§ YOUR INSTRUCTIONS: Find every line below that contains the word "events" and copy it out.

§ PROVIDED DATA:
====
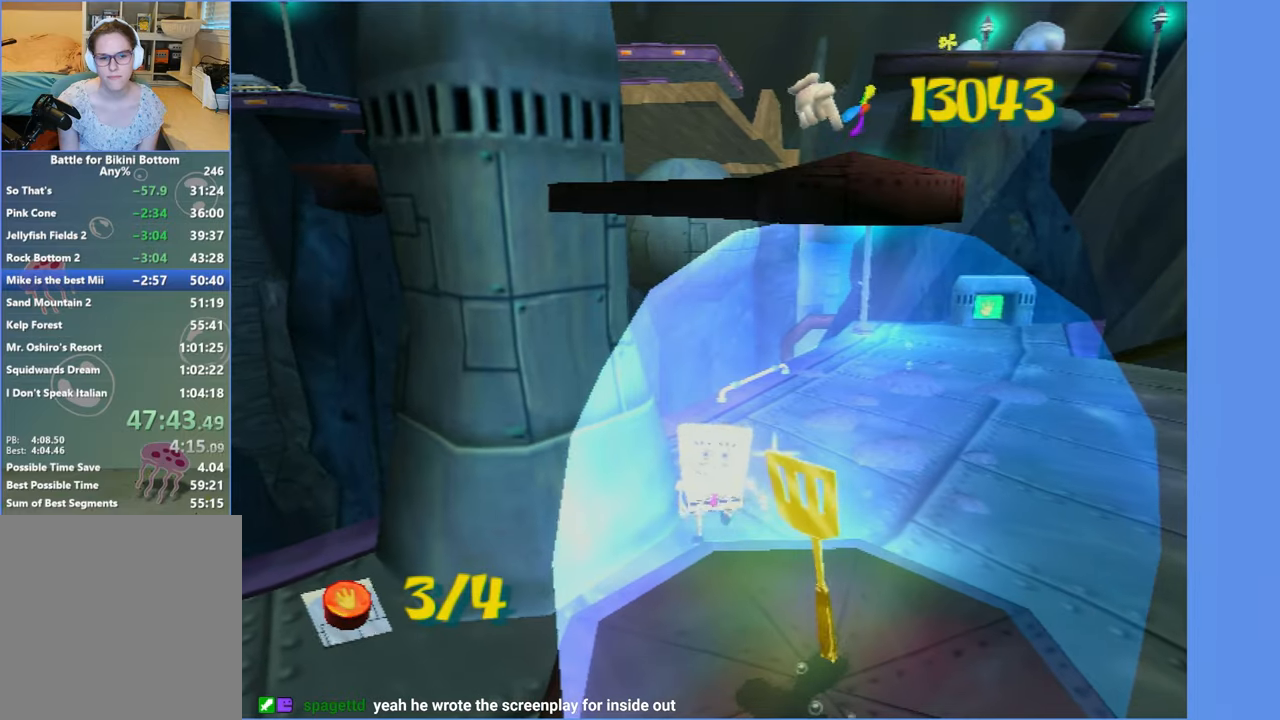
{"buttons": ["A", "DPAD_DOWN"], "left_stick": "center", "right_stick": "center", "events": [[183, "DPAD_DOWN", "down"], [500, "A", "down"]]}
====
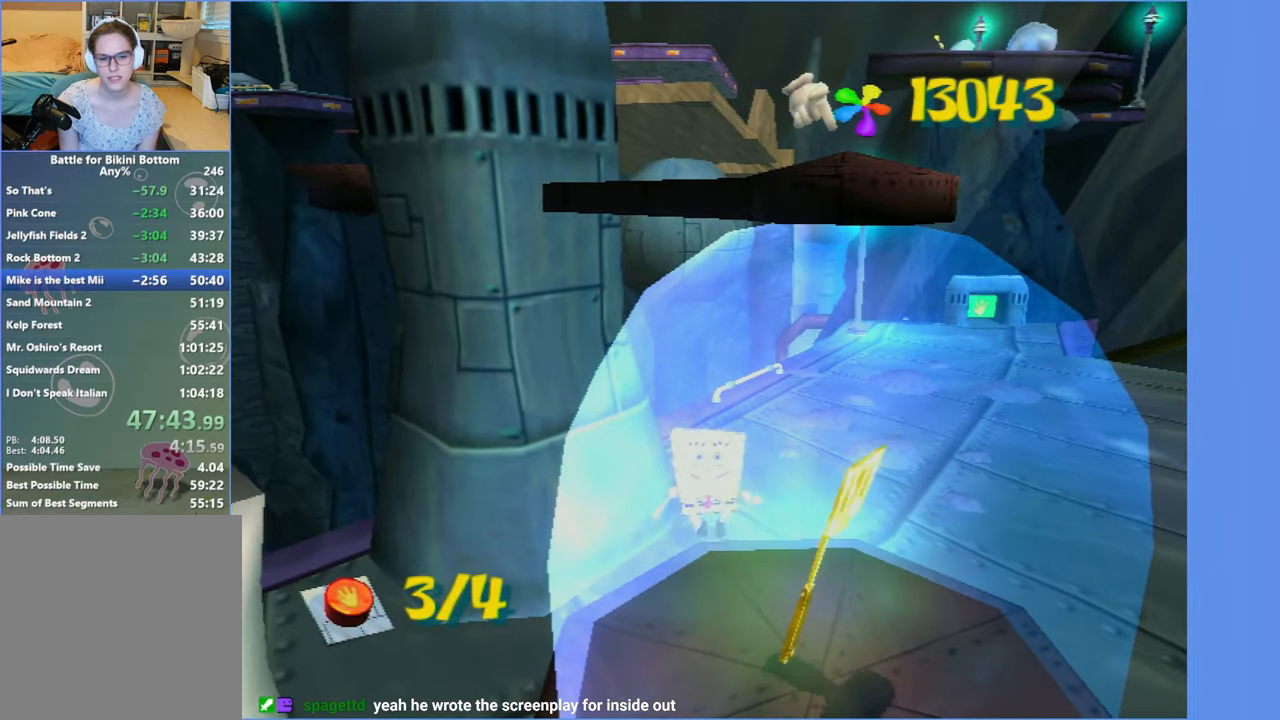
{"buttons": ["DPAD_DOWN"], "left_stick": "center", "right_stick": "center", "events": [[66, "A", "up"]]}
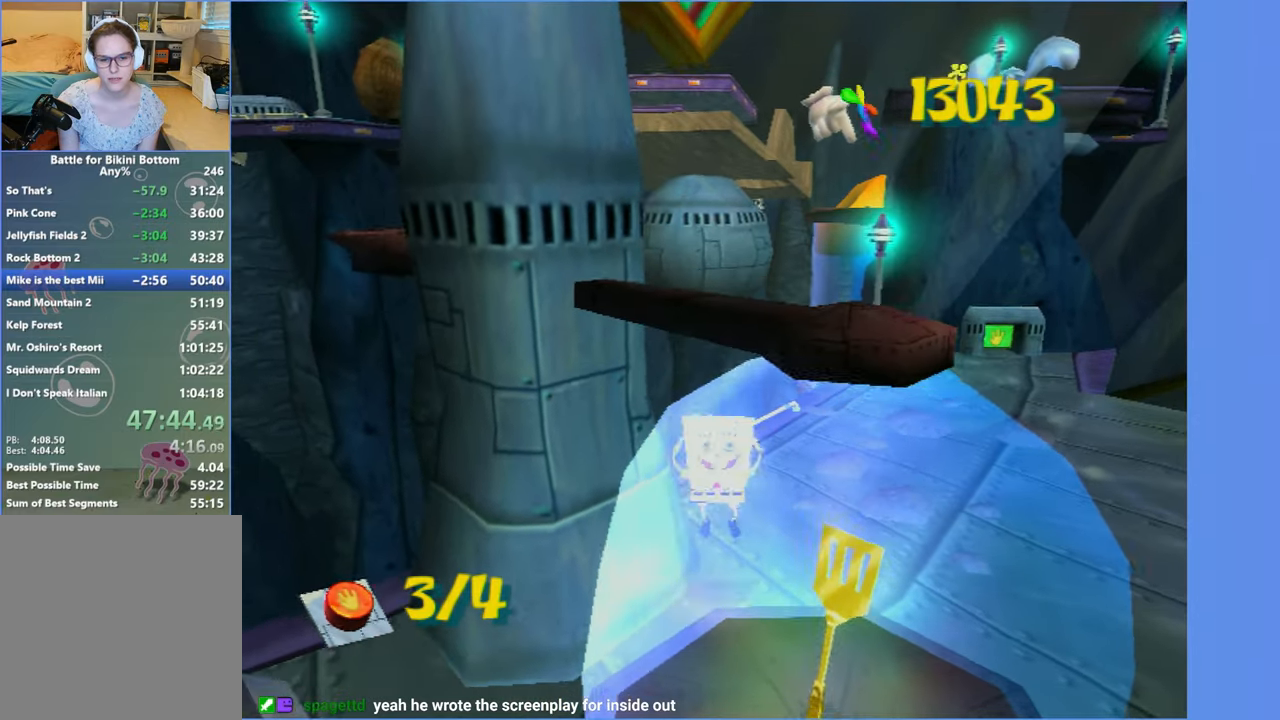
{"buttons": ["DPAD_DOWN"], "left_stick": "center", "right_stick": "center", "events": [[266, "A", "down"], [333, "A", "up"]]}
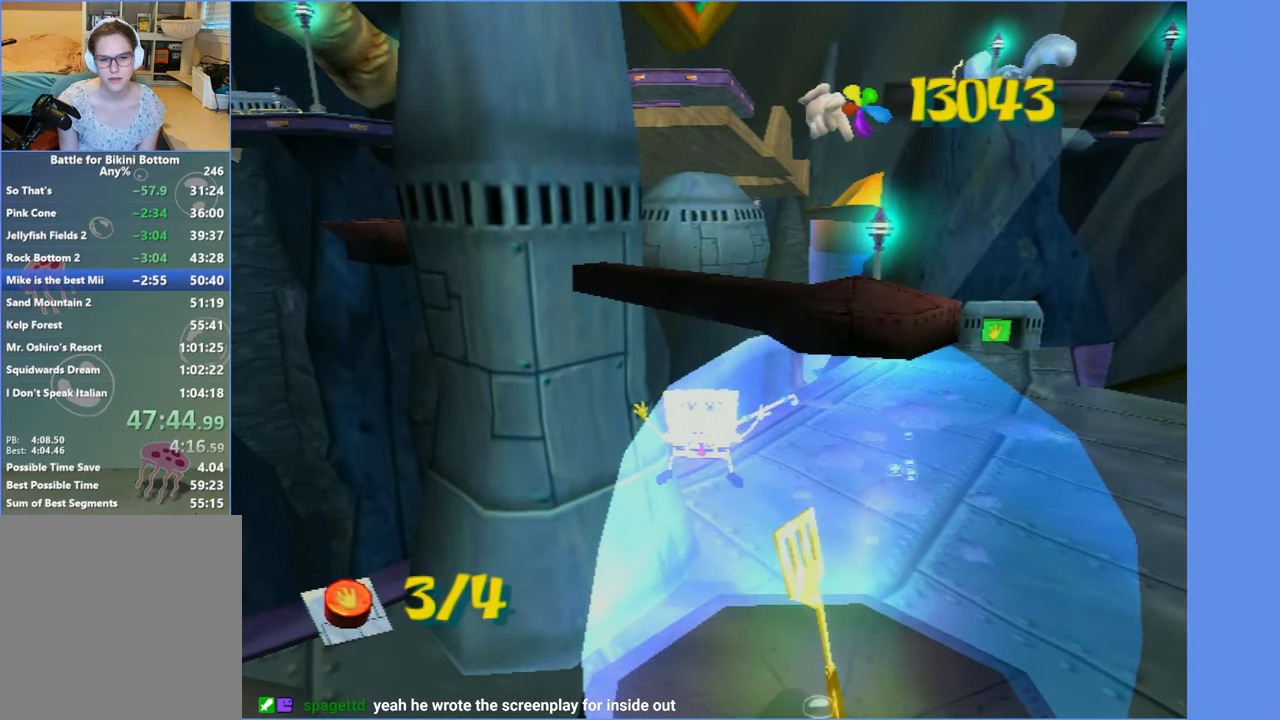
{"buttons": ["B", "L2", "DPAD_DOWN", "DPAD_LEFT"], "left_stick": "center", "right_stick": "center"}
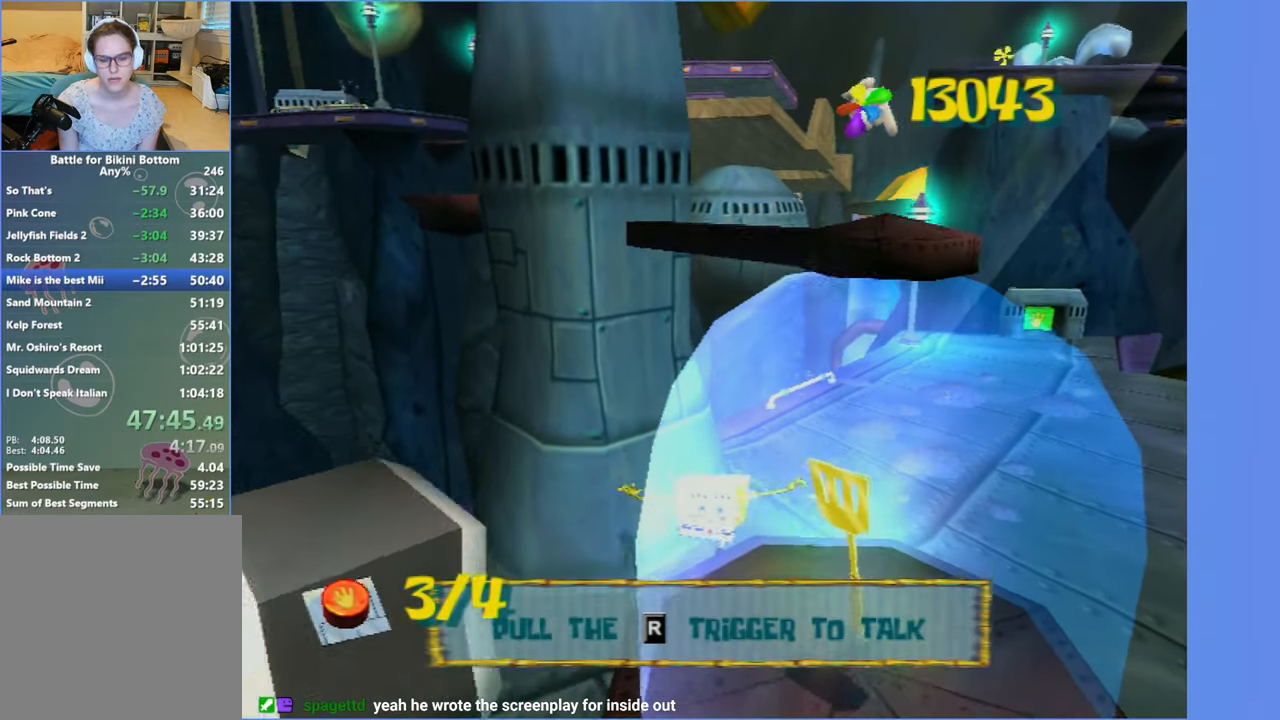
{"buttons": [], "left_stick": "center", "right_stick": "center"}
====
§ SOLUTION TO THE EXERCISE:
{"buttons": ["A", "DPAD_DOWN"], "left_stick": "center", "right_stick": "center", "events": [[183, "DPAD_DOWN", "down"], [500, "A", "down"]]}
{"buttons": ["DPAD_DOWN"], "left_stick": "center", "right_stick": "center", "events": [[66, "A", "up"]]}
{"buttons": ["DPAD_DOWN"], "left_stick": "center", "right_stick": "center", "events": [[266, "A", "down"], [333, "A", "up"]]}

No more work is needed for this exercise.